ABSTRACT
This study provides normative data regarding the use of the Personality Assessment Inventory (PAI) in physician fitness-for-duty evaluations. Information was derived from a sample of 371 physicians who took the PAI as part of a comprehensive fitness-for-duty evaluation. A multidisciplinary evaluation team, not blinded to psychological testing results, recommended whether or not each physician was fit to practice, allowing for the differentiation of results by this finding. The majority of PAI protocols were valid and interpretively useful. Descriptive statistics are presented for validity, clinical, treatment, interpersonal, and subscale scores. Mean differences for those found fit versus unfit to practice are also presented. Significant elevations for clinical scales are rare in physicians referred for fitness-for-duty evaluations. Although mean differences were small between the fit and unfit groups, there were significant mean differences found.

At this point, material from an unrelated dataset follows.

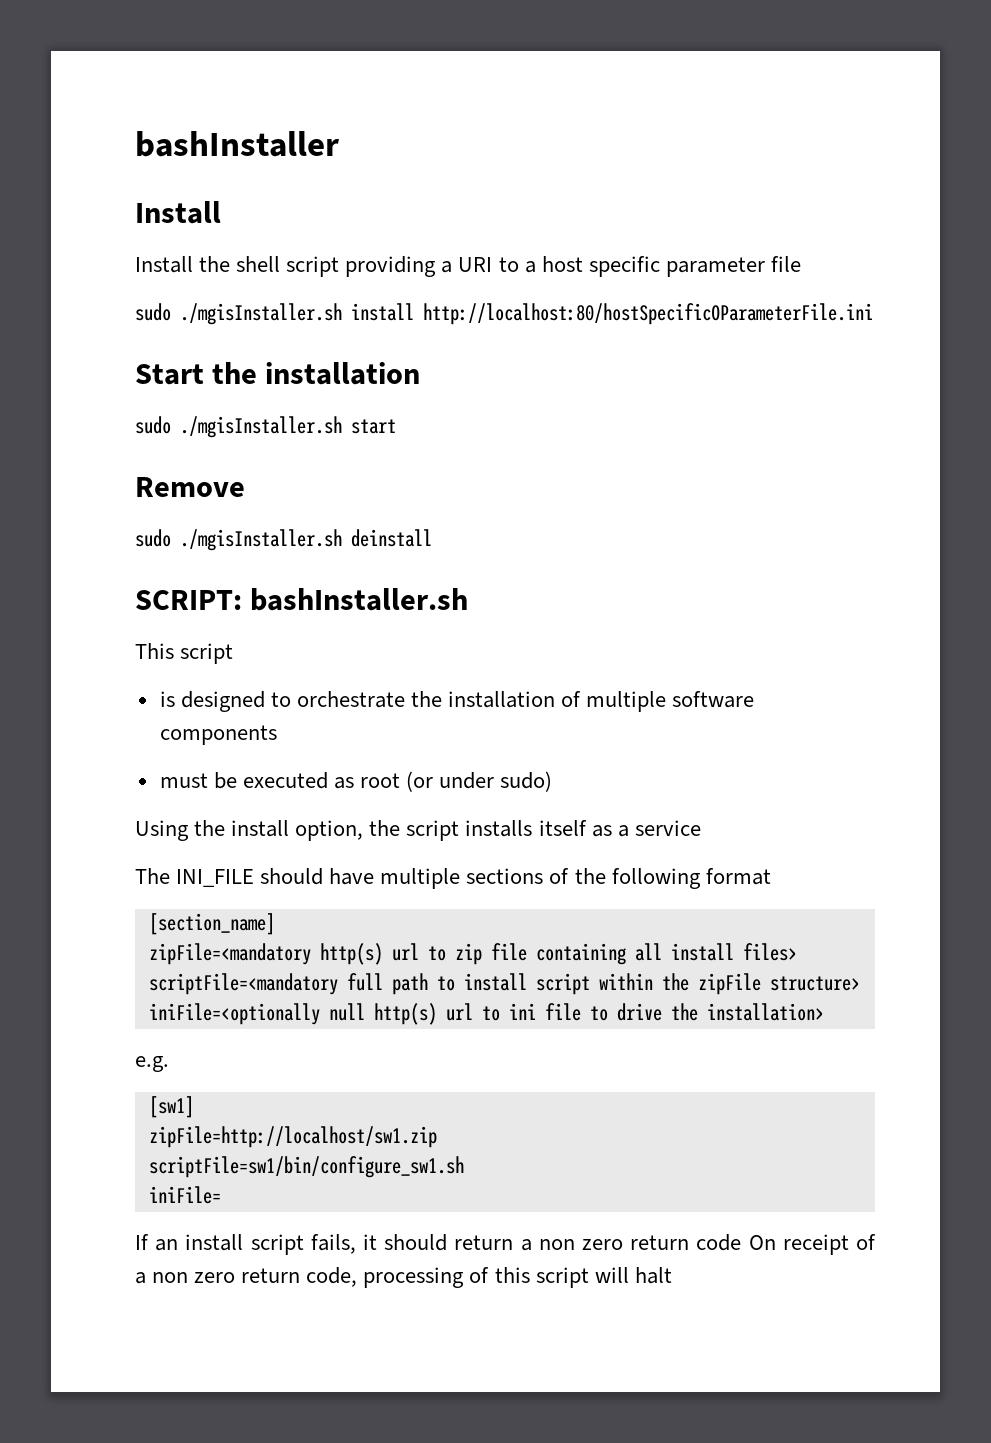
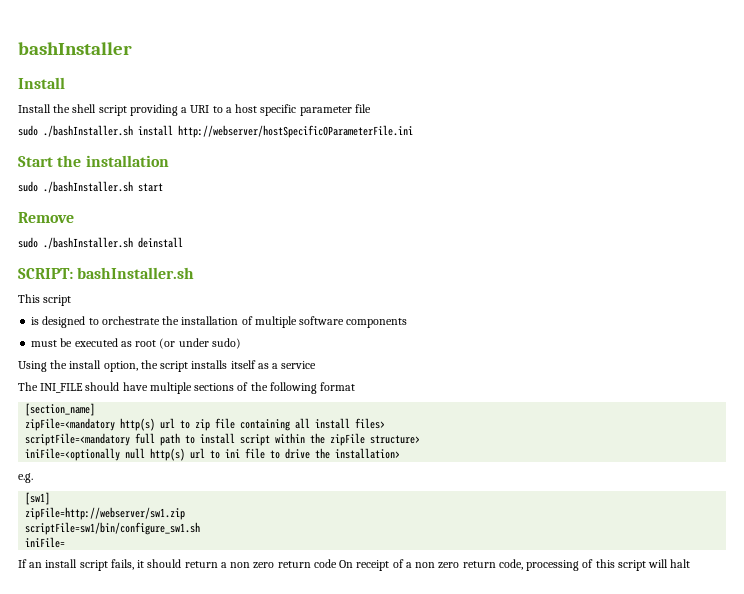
[180,303,873,325] ./mgisInstaller.sh install http://localhost:80/hostSpecificOParameterFile.ini -> [43,125,413,138] ./bashInstaller.sh install http://webserver/hostSpecificOParameterFile.ini
[180,416,342,438] ./mgisInstaller.sh -> [43,181,133,193] ./bashInstaller.sh
[180,529,342,551] ./mgisInstaller.sh -> [43,237,133,249] ./bashInstaller.sh
[148,1126,437,1148] zipFile=http://localhost/sw1.zip -> [25,507,186,520] zipFile=http://webserver/sw1.zip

Guidance is offered for interpreting the PAI in this population.
Funding
This research was supported by Clinical and Translational Science Awards award No.UL1TR000445 from the National Center for Advancing Translational Sciences. Its contents are solely the responsibility of the authors and do not necessarily represent official views of the National Center for Advancing Translational Sciences or the National Institutes of Health.
Notes
1 In research on the PAI in law enforcement evaluations, Roberts et al. (Citation2004) included in their study protocols with high PIM scores. In addition, their software generates psychograms that show both validity scores based on the original PAI norms and based on their law enforcement sample. We believe it is important to show the full range of these validity scales in our sample, to guide interpretation of scores as compared to the full sample.